IP cameras the next Android or iPhone?

Growing demand for people counting, facial recognition, thermal, and tripwire apps.

While smartphones might be the software development platform de jour, intelligent IP surveillance cameras are becoming increasingly attractive as a viable commercial platform, according to Axis Communications.

According to Axis Communications ANZ country manager, Wai King Wong, the combination of dedicated processors, higher resolution imaging, and concerns over security meant an IP camera-based apps store was not far off.

“Imagine the iPhone and how many applications you can get today – thousands. It is the same concept what we are doing today,” Wong said.

“We have opened up our development kit for cameras, so any customer or developer in the world can start developing software, we run it on our systems, check it, give it a certification then they can start installing them onto cameras.”

According to Wong, advances in IP camera technology, which now saw cameras with inbuilt processors, now allowed for applications to installed and run on the camera itself without the need of a dedicated application server.

Wong said that the company had released a software development platform, VAPIX, to allow its software development partners – at last count 800 globally – to develop intelligent applications to run on the company’s cameras.

Along with facial recognition, people counting and ‘tripwire’ based apps – which draw an invisible line within a cameras field of view and determine whether an object or person has moved across that line – were emerging as popular applications.

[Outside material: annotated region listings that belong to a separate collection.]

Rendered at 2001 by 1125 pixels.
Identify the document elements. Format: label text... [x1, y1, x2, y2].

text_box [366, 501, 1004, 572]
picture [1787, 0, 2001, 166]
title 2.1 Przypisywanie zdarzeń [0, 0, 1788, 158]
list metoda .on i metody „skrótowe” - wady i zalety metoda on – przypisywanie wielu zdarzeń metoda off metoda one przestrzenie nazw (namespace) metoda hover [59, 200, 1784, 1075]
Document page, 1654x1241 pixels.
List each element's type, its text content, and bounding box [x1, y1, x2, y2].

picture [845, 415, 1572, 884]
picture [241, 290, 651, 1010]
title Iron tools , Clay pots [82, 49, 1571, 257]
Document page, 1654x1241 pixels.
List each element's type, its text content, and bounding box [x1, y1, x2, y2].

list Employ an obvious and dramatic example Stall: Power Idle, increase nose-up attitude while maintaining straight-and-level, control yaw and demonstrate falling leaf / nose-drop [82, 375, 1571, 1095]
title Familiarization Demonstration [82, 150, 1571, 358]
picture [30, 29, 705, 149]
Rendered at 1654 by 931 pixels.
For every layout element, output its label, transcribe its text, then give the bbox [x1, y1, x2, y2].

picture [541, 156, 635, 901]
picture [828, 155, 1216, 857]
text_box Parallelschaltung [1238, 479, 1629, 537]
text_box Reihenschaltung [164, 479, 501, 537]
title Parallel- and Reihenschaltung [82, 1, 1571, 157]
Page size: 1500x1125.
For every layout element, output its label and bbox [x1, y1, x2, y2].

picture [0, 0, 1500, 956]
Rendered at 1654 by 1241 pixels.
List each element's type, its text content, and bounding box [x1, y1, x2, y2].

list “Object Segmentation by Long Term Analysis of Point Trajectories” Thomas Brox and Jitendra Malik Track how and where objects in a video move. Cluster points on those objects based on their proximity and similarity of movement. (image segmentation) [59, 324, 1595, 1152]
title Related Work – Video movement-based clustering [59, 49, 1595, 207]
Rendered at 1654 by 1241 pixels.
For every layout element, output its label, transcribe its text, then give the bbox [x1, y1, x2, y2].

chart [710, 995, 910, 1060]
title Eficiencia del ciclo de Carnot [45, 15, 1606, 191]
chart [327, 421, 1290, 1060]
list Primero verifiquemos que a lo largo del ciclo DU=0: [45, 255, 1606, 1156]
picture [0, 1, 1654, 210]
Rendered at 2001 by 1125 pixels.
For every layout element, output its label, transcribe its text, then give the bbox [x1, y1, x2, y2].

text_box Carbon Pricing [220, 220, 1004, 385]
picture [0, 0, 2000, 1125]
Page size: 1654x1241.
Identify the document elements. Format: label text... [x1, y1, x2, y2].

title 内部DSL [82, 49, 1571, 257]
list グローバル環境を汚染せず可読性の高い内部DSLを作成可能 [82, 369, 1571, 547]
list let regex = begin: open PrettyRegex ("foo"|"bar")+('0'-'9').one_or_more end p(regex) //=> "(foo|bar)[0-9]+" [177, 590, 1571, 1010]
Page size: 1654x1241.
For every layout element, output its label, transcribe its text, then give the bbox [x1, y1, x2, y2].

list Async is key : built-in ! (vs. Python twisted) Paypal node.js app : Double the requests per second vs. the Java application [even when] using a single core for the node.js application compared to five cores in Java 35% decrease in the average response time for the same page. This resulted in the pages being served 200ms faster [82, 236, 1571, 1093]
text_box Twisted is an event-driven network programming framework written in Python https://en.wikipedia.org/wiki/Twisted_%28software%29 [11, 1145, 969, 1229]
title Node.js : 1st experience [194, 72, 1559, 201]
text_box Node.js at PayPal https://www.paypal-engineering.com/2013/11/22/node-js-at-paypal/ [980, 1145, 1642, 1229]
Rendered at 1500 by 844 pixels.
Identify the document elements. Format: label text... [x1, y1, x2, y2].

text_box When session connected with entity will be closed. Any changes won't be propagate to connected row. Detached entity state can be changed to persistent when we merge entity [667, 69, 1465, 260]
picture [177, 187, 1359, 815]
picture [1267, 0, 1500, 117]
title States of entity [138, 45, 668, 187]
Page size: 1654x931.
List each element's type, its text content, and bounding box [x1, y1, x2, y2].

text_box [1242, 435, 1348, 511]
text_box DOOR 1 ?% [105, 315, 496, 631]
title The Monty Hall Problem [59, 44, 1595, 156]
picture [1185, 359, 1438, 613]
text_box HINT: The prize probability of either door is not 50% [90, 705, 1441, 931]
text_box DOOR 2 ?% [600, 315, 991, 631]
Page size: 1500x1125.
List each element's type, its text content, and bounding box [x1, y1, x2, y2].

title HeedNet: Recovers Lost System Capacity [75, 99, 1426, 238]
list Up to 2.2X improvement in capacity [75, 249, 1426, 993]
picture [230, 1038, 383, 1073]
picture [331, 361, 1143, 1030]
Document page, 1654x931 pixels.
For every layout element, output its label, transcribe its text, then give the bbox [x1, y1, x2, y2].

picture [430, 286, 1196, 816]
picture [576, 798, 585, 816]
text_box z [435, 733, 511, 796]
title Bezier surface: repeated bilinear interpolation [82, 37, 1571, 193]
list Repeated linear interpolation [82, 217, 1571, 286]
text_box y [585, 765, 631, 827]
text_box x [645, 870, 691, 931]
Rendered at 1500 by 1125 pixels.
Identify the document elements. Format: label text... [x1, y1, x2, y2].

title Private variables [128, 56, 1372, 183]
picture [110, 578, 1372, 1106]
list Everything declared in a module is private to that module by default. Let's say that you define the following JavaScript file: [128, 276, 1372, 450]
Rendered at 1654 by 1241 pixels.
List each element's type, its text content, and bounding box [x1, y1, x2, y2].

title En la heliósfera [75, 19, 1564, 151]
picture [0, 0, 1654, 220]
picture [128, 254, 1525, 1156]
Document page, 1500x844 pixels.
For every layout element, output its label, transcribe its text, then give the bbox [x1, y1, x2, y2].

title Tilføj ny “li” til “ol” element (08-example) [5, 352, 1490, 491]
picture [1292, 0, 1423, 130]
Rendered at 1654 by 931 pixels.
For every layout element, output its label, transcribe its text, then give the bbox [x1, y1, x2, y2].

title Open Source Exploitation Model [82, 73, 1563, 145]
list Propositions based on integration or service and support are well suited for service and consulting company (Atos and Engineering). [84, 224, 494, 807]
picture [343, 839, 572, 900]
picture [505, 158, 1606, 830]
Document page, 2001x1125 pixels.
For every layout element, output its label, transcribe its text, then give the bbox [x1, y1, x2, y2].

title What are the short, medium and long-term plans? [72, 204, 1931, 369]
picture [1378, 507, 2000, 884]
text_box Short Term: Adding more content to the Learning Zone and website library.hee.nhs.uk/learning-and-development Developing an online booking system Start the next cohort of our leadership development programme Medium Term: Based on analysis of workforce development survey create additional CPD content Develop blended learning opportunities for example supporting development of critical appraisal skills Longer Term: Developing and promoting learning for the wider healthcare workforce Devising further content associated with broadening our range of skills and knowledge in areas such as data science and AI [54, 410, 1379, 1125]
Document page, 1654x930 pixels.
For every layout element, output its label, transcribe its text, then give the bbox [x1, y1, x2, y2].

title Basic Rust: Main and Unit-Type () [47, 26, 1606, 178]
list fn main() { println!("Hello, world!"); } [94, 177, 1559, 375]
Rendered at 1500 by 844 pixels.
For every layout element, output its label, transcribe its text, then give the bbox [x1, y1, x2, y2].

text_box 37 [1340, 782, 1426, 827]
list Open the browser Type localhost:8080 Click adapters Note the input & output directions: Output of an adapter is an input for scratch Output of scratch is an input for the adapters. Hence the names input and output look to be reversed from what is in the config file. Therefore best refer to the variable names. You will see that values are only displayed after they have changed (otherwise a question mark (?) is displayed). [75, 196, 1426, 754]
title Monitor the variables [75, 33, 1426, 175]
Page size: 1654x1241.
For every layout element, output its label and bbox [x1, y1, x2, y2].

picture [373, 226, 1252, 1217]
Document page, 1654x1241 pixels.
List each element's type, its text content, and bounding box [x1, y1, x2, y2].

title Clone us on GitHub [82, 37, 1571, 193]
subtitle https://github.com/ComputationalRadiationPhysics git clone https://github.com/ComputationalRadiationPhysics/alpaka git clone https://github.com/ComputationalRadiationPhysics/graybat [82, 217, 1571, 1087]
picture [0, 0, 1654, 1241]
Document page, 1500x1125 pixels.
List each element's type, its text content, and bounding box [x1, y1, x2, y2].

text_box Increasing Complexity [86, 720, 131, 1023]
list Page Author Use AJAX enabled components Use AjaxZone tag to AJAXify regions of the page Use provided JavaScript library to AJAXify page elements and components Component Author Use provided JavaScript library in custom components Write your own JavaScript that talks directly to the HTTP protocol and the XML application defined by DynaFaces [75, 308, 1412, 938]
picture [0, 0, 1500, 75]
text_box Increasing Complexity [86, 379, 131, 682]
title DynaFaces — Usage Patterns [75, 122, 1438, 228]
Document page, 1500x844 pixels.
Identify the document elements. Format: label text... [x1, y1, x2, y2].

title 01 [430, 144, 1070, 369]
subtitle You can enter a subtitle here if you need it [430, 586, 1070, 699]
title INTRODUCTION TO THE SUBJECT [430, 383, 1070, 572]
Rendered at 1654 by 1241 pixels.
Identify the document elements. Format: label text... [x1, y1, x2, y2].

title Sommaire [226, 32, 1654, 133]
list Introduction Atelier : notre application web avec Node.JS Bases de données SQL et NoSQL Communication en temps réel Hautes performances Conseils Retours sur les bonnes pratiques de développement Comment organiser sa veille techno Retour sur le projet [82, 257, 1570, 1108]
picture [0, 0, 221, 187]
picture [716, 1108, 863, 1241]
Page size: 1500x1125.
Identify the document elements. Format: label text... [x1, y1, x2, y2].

Using tripwire, a train station with IP cameras would be able to determine whether a person had fallen from a platform onto a railways track, alerting station staff to the situation.

Similarly, tripwire used within a prison environment would also help detect and alert guards to a possible breakout.

Further applications likely to emerge in the areas of licence recognition technology, e-health, retail, and using the thermal capability of some cameras.

“You could use them in data centres to trigger air conditioning if [the vision] shows that there is too much red then have it bring the temperature down by 10 degrees,” Wong said.

By the end of the year up to 30 new apps, developed using Axis’ application programming interface, were expected to be available to run on IP cameras.

The company would also consider the launch of an open online application store to facilitate the sale of applications, which would then be downloaded and installed as firmware updates to existing installations of IP cameras, Wong said.